● Record excerpts
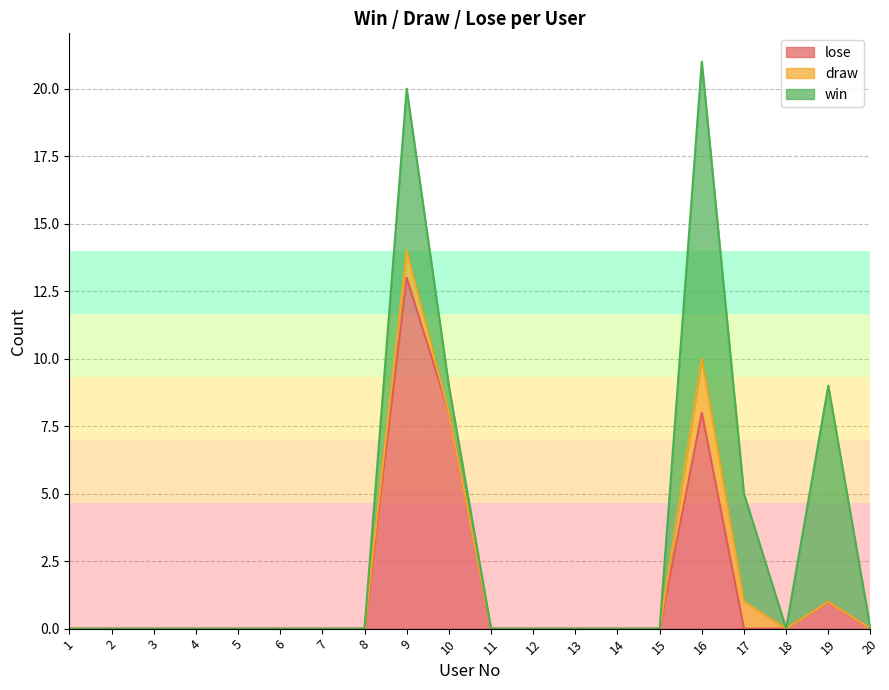

How many distinct data groups are displayed?

3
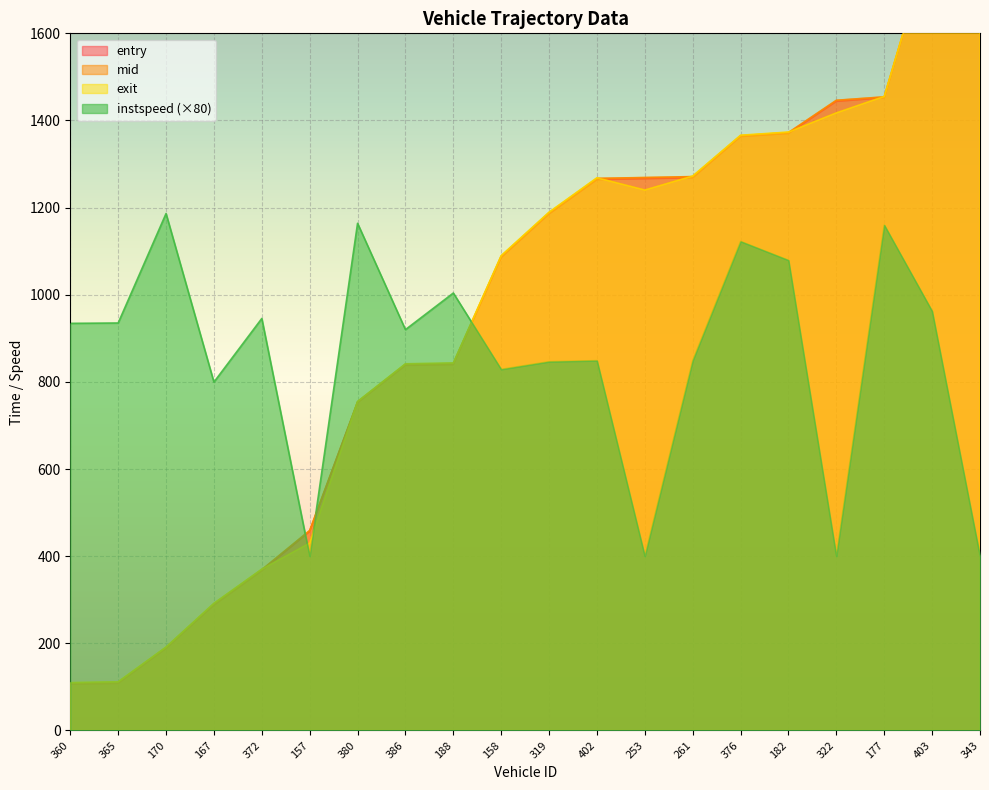

Where is the first local minimum for instspeed?

167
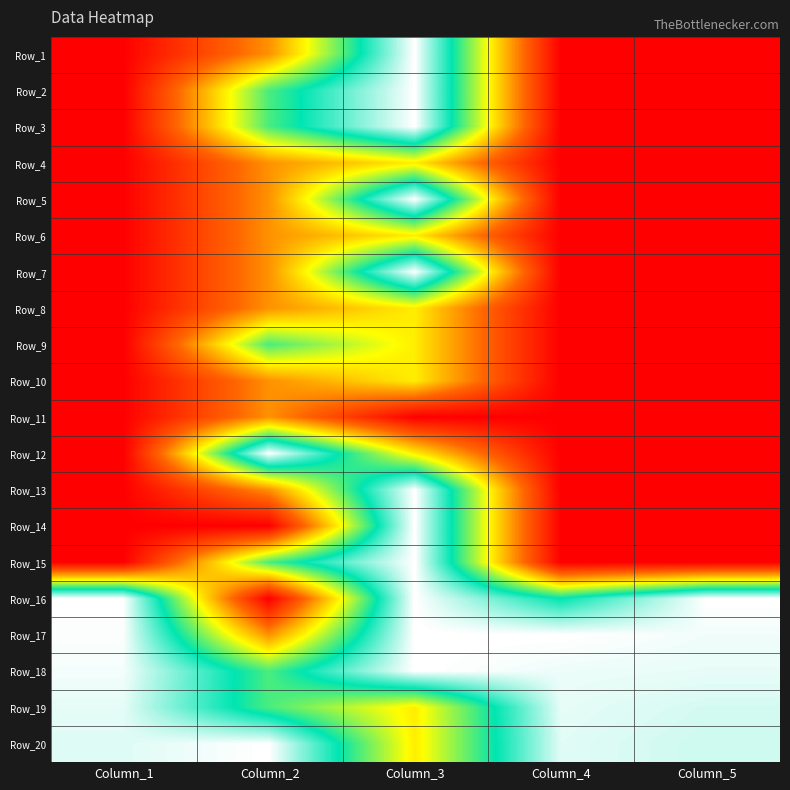

List the series in order of their peak value, highest first.

Row_1, Row_2, Row_3, Row_5, Row_7, Row_12, Row_13, Row_14, Row_15, Row_16, Row_17, Row_18, Row_20, Row_19, Row_9, Row_4, Row_6, Row_8, Row_10, Row_11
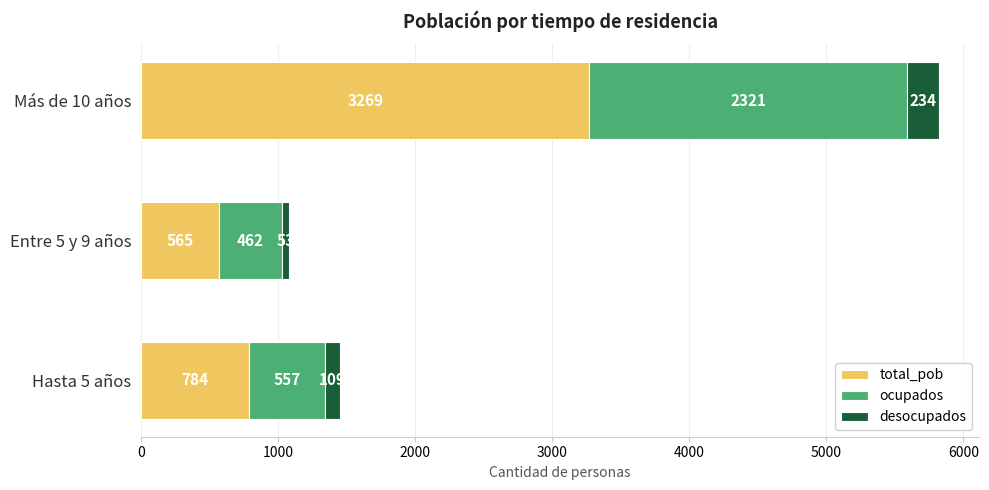

List the labels in order of total_pob value, smallest first.

Entre 5 y 9 años, Hasta 5 años, Más de 10 años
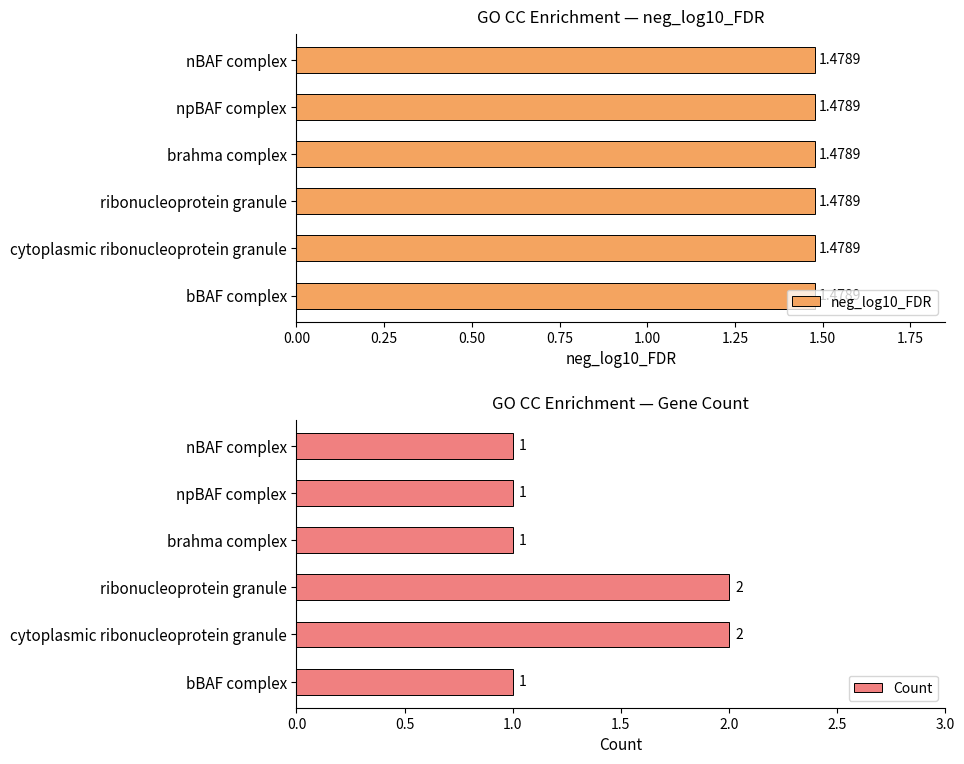

True or false: Count has a value of 1 at nBAF complex.

True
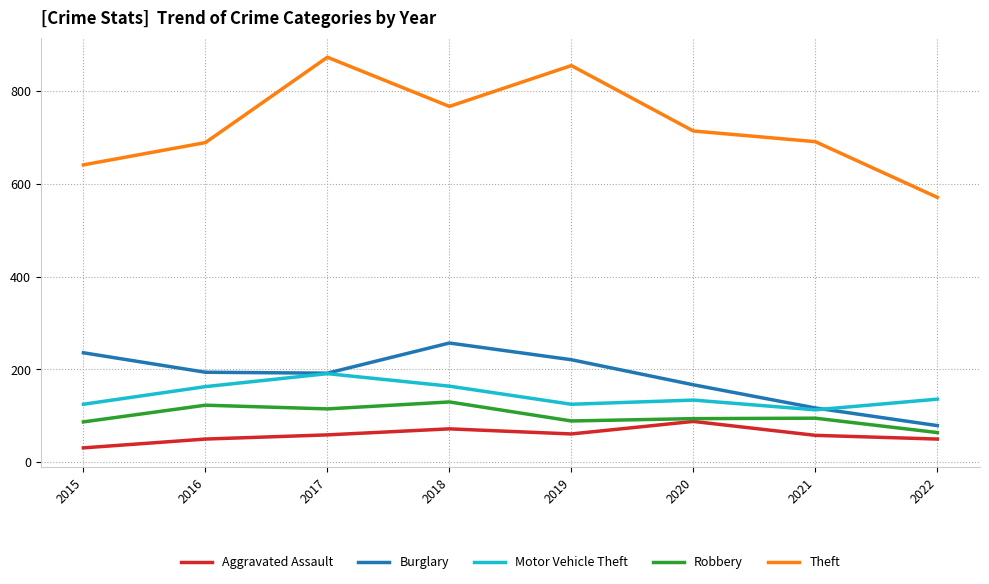

The Burglary series shows 257 at 2018. True or false?

True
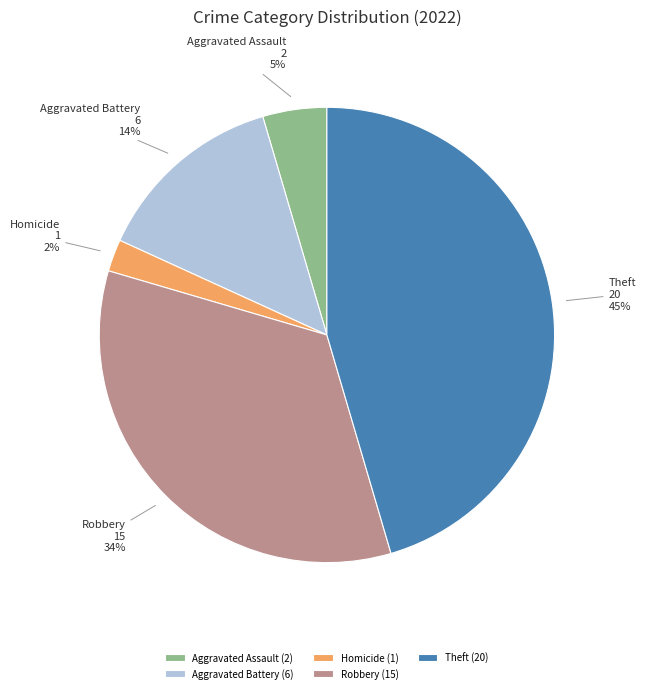

Does any single category account for the majority?

No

● Task statement
Pull out every line in the material above that contains the string "first", matching case exactly.

● Worked solution
Where is the first local minimum for instspeed?
List the series in order of their peak value, highest first.
List the labels in order of total_pob value, smallest first.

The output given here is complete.